Replacing your starting catcher is never an easy task, especially when he was an All-SEC Freshman. There's no mistaking what Collins' presence meant to the team last season. The Bulldogs' record was 22-4 in games where Collins recorded a hit.

John Cohen said that Collins has the potential to be not only one of the best catchers in the SEC, but the entire country.

Whether they were prepared for it or not, replacing him is exactly what they will have to do come opening day. The two options that Cohen has to use in place of Collins have very little experience.

Senior Cody Walker only played in 18 games last season, appearing at the plate just 27 times. He hit at a .222 clip and drove in five runs. Like Collins, Walker also had a walk-off RBI, his coming against Tennessee.

The other catcher that will split duties with Walker during Collins' absence is junior college transfer Josh Lovelady. He hit .360 his freshman year at Shelton State before breaking his jaw as a sophomore. Lovelady stood out in fall practice with his ability to block balls in the dirt.

As cut and dry as it is for most other positions, the battle for the catcher spot will come down to more than who can hit and defend the best. John Cohen and pitching coach Butch Thompson have always wanted catchers who can call the right pitches at the right times and keep pitchers in a rhythm.

Much like a quarterback and wide receiver in football, chemistry is one of the most important elements when it comes to pitchers and catchers.

That's where Walker likely has the upper hand in the competition. He's been with these pitchers for two years now, and although he's played in few games, he at least has gotten his feet wet.

As young as the Bulldog pitching staff is, a catcher who has been in the system and knows the grind of this level of baseball will be crucial to their development.

This marks the second year in a row the Bulldogs will have question marks at catcher going into opening day. Last year, Collins, Walker, Daniel Garner, and Zack Randolph all had zero experience at the Division 1 level before the start of the season.

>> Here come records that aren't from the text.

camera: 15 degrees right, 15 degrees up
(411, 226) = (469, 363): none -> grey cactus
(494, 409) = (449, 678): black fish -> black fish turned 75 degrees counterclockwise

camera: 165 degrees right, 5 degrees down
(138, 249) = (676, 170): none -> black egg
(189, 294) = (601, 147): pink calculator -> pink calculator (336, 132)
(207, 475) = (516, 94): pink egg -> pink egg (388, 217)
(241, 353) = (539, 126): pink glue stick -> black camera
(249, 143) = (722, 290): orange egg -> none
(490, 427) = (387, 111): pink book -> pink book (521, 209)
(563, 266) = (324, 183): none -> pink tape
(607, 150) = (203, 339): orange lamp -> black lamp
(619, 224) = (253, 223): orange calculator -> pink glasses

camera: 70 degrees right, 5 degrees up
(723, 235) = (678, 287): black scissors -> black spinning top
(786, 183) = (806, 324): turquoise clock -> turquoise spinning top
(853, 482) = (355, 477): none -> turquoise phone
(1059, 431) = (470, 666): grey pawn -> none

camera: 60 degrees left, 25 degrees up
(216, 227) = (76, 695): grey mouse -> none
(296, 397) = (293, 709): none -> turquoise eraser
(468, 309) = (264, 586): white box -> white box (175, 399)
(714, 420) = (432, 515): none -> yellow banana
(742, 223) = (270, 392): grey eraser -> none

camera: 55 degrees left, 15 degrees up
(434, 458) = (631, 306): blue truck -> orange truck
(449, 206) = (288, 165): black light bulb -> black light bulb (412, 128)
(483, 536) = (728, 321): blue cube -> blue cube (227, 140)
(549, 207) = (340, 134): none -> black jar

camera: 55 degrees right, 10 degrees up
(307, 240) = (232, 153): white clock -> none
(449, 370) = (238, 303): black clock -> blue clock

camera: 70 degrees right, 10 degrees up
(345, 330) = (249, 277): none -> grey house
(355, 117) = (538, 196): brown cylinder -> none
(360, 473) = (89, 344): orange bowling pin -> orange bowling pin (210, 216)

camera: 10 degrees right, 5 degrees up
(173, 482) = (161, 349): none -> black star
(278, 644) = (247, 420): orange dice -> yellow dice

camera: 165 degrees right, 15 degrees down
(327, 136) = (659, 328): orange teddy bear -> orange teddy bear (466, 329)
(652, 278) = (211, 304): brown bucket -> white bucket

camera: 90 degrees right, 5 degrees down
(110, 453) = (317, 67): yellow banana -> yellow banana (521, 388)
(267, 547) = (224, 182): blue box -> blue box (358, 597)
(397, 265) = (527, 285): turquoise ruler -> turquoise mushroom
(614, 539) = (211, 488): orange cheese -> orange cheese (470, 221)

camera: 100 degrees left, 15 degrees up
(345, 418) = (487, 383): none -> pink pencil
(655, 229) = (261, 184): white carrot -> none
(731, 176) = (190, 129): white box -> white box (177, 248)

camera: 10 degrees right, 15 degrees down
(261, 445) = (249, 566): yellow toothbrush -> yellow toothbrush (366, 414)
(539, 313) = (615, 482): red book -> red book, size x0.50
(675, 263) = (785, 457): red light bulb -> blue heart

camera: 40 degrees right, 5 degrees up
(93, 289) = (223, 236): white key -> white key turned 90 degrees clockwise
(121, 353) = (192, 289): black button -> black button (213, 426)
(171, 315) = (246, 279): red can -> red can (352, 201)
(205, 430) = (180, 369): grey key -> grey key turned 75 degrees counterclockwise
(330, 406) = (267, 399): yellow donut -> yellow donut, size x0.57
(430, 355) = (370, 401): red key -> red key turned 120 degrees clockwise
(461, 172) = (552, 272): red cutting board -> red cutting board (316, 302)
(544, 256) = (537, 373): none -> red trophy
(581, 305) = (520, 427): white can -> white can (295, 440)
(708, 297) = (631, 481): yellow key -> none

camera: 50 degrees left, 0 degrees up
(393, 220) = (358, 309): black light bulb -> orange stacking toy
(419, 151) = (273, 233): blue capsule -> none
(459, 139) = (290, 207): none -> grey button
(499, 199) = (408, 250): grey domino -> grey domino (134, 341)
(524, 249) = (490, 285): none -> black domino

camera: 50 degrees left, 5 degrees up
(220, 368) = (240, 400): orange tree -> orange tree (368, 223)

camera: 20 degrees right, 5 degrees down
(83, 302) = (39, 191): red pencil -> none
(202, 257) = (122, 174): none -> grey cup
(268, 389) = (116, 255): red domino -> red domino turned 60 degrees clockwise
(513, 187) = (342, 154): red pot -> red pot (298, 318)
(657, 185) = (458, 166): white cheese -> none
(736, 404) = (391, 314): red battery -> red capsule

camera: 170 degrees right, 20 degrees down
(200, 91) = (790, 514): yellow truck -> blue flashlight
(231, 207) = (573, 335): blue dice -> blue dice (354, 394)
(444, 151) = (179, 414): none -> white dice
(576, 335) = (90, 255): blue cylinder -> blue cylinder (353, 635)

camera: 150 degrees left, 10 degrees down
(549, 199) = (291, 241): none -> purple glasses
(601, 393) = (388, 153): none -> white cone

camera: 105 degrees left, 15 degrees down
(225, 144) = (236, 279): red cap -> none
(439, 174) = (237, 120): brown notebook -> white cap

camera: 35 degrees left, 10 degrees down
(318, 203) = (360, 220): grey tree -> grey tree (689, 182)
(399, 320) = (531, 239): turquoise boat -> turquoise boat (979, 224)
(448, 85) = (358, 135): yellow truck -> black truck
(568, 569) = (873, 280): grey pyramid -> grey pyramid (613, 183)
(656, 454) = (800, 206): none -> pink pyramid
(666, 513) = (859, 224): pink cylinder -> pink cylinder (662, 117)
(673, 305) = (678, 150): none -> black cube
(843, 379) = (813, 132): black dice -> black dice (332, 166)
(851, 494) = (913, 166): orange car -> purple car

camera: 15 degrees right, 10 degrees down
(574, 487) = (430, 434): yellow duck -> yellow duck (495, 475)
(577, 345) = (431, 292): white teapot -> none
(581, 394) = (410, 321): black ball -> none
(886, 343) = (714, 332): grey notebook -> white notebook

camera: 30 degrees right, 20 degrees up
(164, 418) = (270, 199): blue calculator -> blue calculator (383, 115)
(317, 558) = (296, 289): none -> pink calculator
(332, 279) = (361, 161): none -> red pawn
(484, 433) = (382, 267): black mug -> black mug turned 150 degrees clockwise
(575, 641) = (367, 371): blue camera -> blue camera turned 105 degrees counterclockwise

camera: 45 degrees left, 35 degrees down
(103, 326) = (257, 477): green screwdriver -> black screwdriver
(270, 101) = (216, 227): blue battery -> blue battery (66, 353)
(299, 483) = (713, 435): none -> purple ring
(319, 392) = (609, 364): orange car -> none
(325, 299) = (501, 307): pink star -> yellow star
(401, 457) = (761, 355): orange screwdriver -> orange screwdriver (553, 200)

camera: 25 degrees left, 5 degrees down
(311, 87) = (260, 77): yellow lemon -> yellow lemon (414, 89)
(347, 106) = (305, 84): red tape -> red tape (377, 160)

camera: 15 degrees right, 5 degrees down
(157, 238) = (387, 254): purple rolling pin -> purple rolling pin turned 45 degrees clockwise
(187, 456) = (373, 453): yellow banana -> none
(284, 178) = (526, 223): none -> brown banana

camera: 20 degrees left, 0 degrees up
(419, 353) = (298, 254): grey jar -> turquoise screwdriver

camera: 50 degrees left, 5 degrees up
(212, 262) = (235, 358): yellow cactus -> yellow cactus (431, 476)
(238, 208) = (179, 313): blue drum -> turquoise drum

Garner and Randolph are no longer on the team, so the injury to Collins assures the starting spot will go to either Walker or Lovelady, at least until Collins is healthy. Hopefully one or both of them can emerge as a surprise player, much like Nick Ammirati did when Mitch Slauter was injured in 2013.

The situation is not ideal. You never want to lose one of the best offensive players on your team, even for a few weeks. But when it's all said and done, you will have an eager Gavin Collins ready to terrorize opposing pitchers and two players behind him who will be more than ready to step in when their name is called on in SEC play.